DATA EXCERPTS START

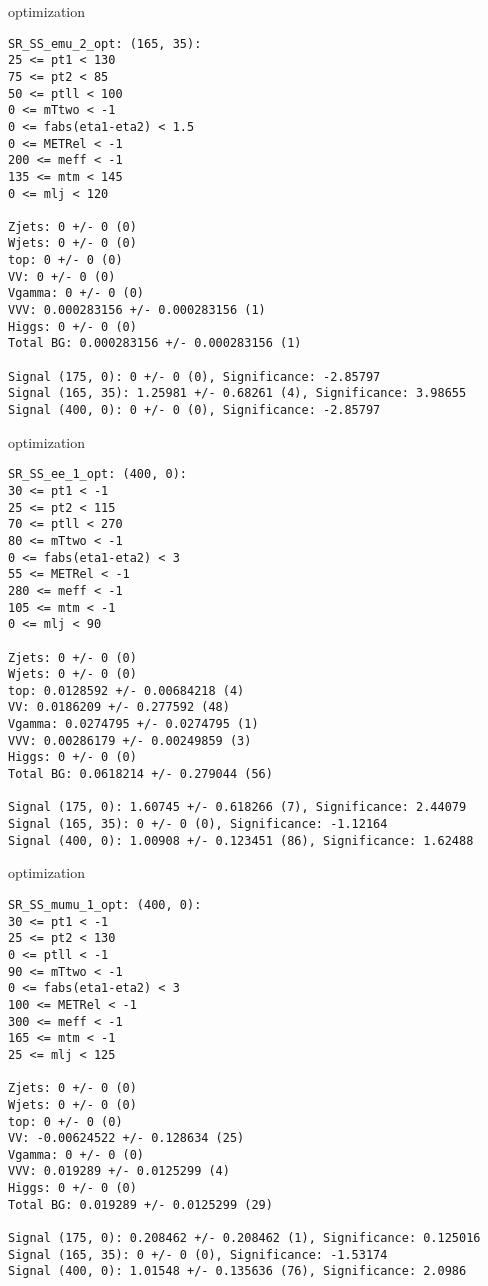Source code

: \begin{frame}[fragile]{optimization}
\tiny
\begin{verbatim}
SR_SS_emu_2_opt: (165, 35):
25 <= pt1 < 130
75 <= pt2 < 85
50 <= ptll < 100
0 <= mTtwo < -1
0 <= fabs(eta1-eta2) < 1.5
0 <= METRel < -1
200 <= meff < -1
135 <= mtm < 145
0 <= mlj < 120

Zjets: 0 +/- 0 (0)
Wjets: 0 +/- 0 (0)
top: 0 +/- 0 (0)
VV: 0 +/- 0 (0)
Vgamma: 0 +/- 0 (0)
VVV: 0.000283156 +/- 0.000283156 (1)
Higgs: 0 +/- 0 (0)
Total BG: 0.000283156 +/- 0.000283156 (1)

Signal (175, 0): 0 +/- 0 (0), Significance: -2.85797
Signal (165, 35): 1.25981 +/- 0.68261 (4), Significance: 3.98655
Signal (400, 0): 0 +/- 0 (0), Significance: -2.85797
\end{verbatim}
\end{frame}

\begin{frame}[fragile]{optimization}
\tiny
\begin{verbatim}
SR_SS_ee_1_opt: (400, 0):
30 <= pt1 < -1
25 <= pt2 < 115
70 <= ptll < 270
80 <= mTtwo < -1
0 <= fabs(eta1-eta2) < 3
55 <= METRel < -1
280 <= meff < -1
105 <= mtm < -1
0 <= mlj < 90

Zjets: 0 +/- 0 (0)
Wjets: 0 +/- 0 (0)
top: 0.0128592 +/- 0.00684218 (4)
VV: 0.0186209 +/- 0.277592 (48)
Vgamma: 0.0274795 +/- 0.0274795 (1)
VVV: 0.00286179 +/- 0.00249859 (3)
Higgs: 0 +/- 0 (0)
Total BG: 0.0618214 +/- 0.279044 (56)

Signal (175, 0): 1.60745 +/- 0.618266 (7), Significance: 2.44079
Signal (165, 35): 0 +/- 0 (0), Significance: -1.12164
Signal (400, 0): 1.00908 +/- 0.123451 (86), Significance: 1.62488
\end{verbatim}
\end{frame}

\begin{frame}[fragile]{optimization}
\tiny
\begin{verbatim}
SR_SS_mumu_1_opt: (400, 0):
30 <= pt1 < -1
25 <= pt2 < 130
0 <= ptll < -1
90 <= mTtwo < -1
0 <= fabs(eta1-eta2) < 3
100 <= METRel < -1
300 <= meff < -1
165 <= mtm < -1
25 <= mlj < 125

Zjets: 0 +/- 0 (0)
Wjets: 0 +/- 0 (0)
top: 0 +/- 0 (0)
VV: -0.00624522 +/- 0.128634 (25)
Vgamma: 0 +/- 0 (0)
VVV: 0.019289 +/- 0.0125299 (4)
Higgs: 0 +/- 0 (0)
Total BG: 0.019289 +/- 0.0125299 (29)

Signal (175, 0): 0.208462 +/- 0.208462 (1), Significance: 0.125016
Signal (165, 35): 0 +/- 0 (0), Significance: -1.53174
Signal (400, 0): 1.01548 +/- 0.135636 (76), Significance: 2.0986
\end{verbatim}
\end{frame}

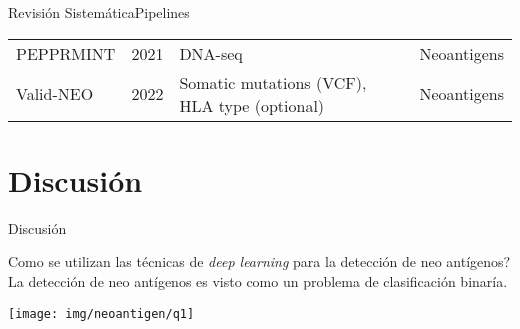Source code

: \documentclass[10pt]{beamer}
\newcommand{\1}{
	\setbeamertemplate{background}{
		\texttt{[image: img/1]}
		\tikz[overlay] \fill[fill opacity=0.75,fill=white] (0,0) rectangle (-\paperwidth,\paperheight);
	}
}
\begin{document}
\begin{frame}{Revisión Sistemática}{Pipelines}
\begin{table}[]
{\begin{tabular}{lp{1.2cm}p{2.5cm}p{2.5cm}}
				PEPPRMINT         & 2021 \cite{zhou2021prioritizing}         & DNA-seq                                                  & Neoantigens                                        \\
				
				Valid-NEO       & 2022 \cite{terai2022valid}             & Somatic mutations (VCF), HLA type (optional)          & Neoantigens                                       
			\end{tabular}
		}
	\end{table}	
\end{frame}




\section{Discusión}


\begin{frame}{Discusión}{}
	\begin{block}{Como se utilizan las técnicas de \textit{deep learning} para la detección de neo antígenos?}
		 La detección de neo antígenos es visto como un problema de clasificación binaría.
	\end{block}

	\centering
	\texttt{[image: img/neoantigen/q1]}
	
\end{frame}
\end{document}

DATA EXCERPTS END

What is needed is every entry above, repeated exactly, with the pictures dropped.

Source code

: \begin{frame}[fragile]{optimization}
\tiny
\begin{verbatim}
SR_SS_emu_2_opt: (165, 35):
25 <= pt1 < 130
75 <= pt2 < 85
50 <= ptll < 100
0 <= mTtwo < -1
0 <= fabs(eta1-eta2) < 1.5
0 <= METRel < -1
200 <= meff < -1
135 <= mtm < 145
0 <= mlj < 120

Zjets: 0 +/- 0 (0)
Wjets: 0 +/- 0 (0)
top: 0 +/- 0 (0)
VV: 0 +/- 0 (0)
Vgamma: 0 +/- 0 (0)
VVV: 0.000283156 +/- 0.000283156 (1)
Higgs: 0 +/- 0 (0)
Total BG: 0.000283156 +/- 0.000283156 (1)

Signal (175, 0): 0 +/- 0 (0), Significance: -2.85797
Signal (165, 35): 1.25981 +/- 0.68261 (4), Significance: 3.98655
Signal (400, 0): 0 +/- 0 (0), Significance: -2.85797
\end{verbatim}
\end{frame}

\begin{frame}[fragile]{optimization}
\tiny
\begin{verbatim}
SR_SS_ee_1_opt: (400, 0):
30 <= pt1 < -1
25 <= pt2 < 115
70 <= ptll < 270
80 <= mTtwo < -1
0 <= fabs(eta1-eta2) < 3
55 <= METRel < -1
280 <= meff < -1
105 <= mtm < -1
0 <= mlj < 90

Zjets: 0 +/- 0 (0)
Wjets: 0 +/- 0 (0)
top: 0.0128592 +/- 0.00684218 (4)
VV: 0.0186209 +/- 0.277592 (48)
Vgamma: 0.0274795 +/- 0.0274795 (1)
VVV: 0.00286179 +/- 0.00249859 (3)
Higgs: 0 +/- 0 (0)
Total BG: 0.0618214 +/- 0.279044 (56)

Signal (175, 0): 1.60745 +/- 0.618266 (7), Significance: 2.44079
Signal (165, 35): 0 +/- 0 (0), Significance: -1.12164
Signal (400, 0): 1.00908 +/- 0.123451 (86), Significance: 1.62488
\end{verbatim}
\end{frame}

\begin{frame}[fragile]{optimization}
\tiny
\begin{verbatim}
SR_SS_mumu_1_opt: (400, 0):
30 <= pt1 < -1
25 <= pt2 < 130
0 <= ptll < -1
90 <= mTtwo < -1
0 <= fabs(eta1-eta2) < 3
100 <= METRel < -1
300 <= meff < -1
165 <= mtm < -1
25 <= mlj < 125

Zjets: 0 +/- 0 (0)
Wjets: 0 +/- 0 (0)
top: 0 +/- 0 (0)
VV: -0.00624522 +/- 0.128634 (25)
Vgamma: 0 +/- 0 (0)
VVV: 0.019289 +/- 0.0125299 (4)
Higgs: 0 +/- 0 (0)
Total BG: 0.019289 +/- 0.0125299 (29)

Signal (175, 0): 0.208462 +/- 0.208462 (1), Significance: 0.125016
Signal (165, 35): 0 +/- 0 (0), Significance: -1.53174
Signal (400, 0): 1.01548 +/- 0.135636 (76), Significance: 2.0986
\end{verbatim}
\end{frame}

Source code

: \documentclass[10pt]{beamer}
\newcommand{\1}{
	\setbeamertemplate{background}{
		\texttt{[image: img/1]}
		\tikz[overlay] \fill[fill opacity=0.75,fill=white] (0,0) rectangle (-\paperwidth,\paperheight);
	}
}
\begin{document}
\begin{frame}{Revisión Sistemática}{Pipelines}
\begin{table}[]
{\begin{tabular}{lp{1.2cm}p{2.5cm}p{2.5cm}}
				PEPPRMINT         & 2021 \cite{zhou2021prioritizing}         & DNA-seq                                                  & Neoantigens                                        \\
				
				Valid-NEO       & 2022 \cite{terai2022valid}             & Somatic mutations (VCF), HLA type (optional)          & Neoantigens                                       
			\end{tabular}
		}
	\end{table}	
\end{frame}




\section{Discusión}


\begin{frame}{Discusión}{}
	\begin{block}{Como se utilizan las técnicas de \textit{deep learning} para la detección de neo antígenos?}
		 La detección de neo antígenos es visto como un problema de clasificación binaría.
	\end{block}

	\centering
	\texttt{[image: img/neoantigen/q1]}
	
\end{frame}
\end{document}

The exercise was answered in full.